Contra non valentem is a Louisiana jurisprudential doctrine under which prescription may be suspended. See Frank L. Maraist and Thomas C. Galligan, Louisiana Tort Law § 10-4(b), 222 (1996); see also, R.O.M., supra. Moreover, it is an equitable doctrine of Roman origin, with roots in both civil and common law, and is notably at odds with the public policy favoring certainty underlying the doctrine of prescription. See Plaquemines Parish Com'n Council, 502 So.2d at 1055; see also, R.O.M., supra.
In Plaquemines Parish Com'n Council v. Delta Development Co., Inc., 502 So.2d 1034, 1054-55 (La.1987), we recognized the four instances where contra non valentem is applied to prevent the running of prescription: (1) where there was some legal cause which prevented the courts or their officers from taking cognizance of or acting on the plaintiff's action; (2) where there was some condition coupled with the contract or connected with the proceedings which prevented the creditor from suing or acting; (3) where the debtor himself has done some act effectually to prevent the creditor from availing himself of his cause of action; and (4) where the cause of action is not known or reasonably knowable by the plaintiff, even though this ignorance is not induced by the defendant.
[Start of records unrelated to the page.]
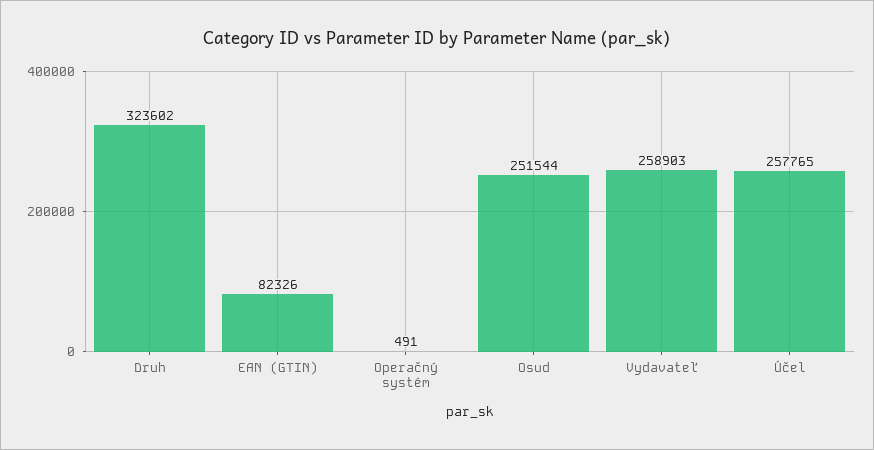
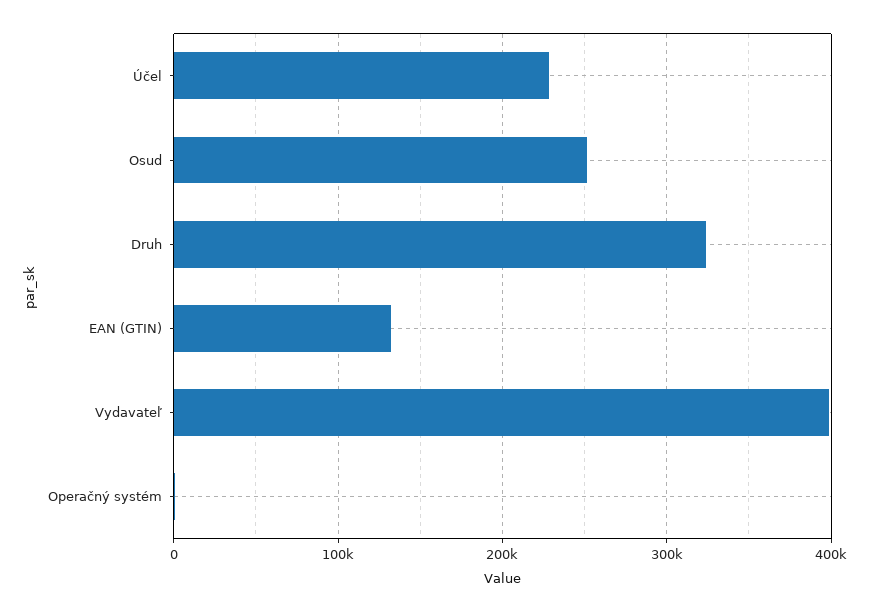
EAN (GTIN): 82326 -> 130000
Vydavateľ: 258903 -> 400000
Účel: 257765 -> 230000

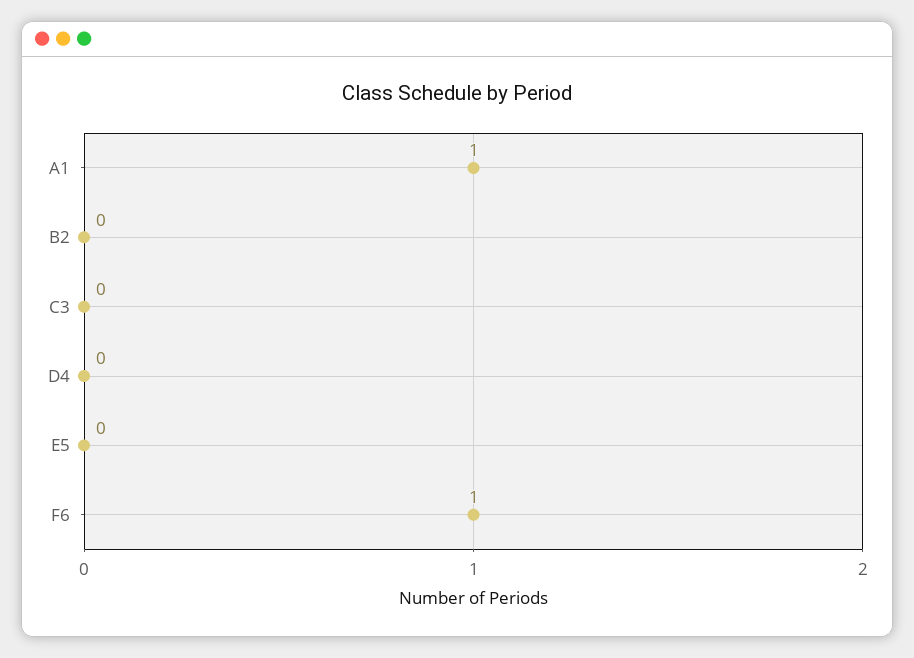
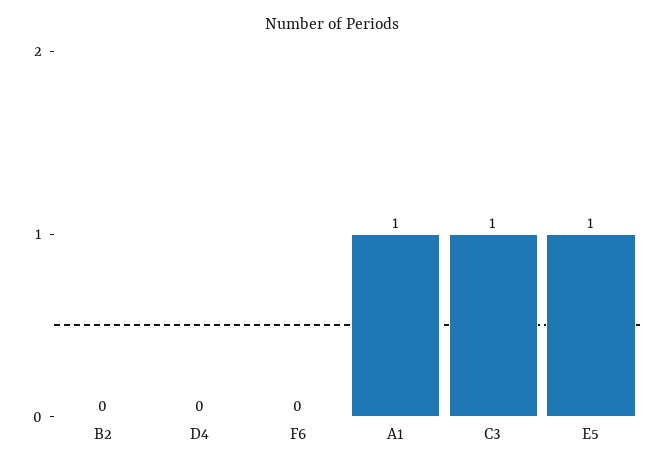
C3: 0 -> 1
E5: 0 -> 1
F6: 1 -> 0

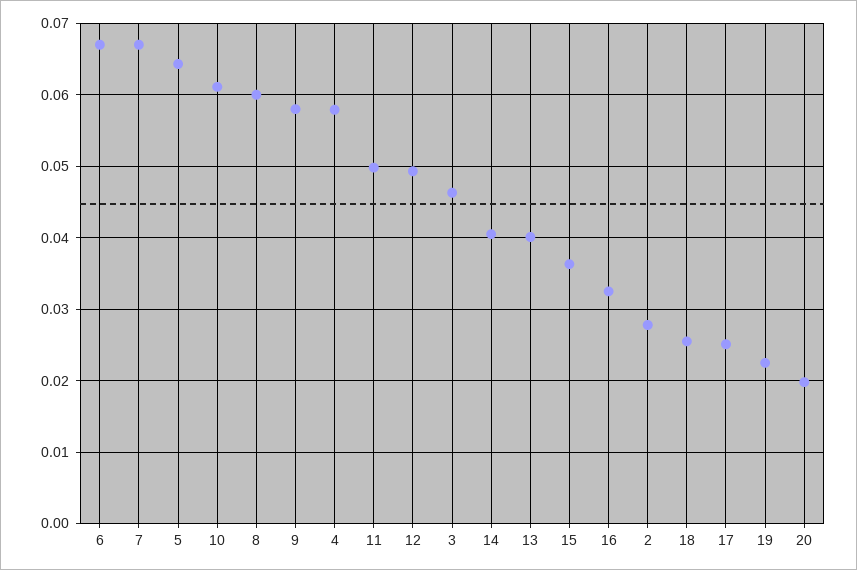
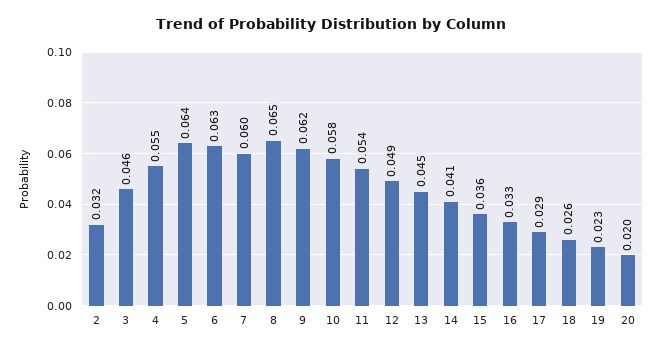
6: 0.067 -> 0.063
7: 0.067 -> 0.06
10: 0.061 -> 0.058
8: 0.06 -> 0.065
9: 0.058 -> 0.062
4: 0.058 -> 0.055
11: 0.05 -> 0.054
13: 0.04 -> 0.045
2: 0.028 -> 0.032
17: 0.025 -> 0.029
These categories thus allow "the courts to weigh the `equitable nature of the circumstances in each individual case' to determine whether prescription will be tolled." R.O.M., supra at 1545.

Id. at 1268. In managing his business, Dr. LaCombe kept graphs of the progress of his practice and held weekly meetings where reports of the past week's activities were presented. Dr. LaCombe was given no reason to suspect that any wrong-doing was taking place.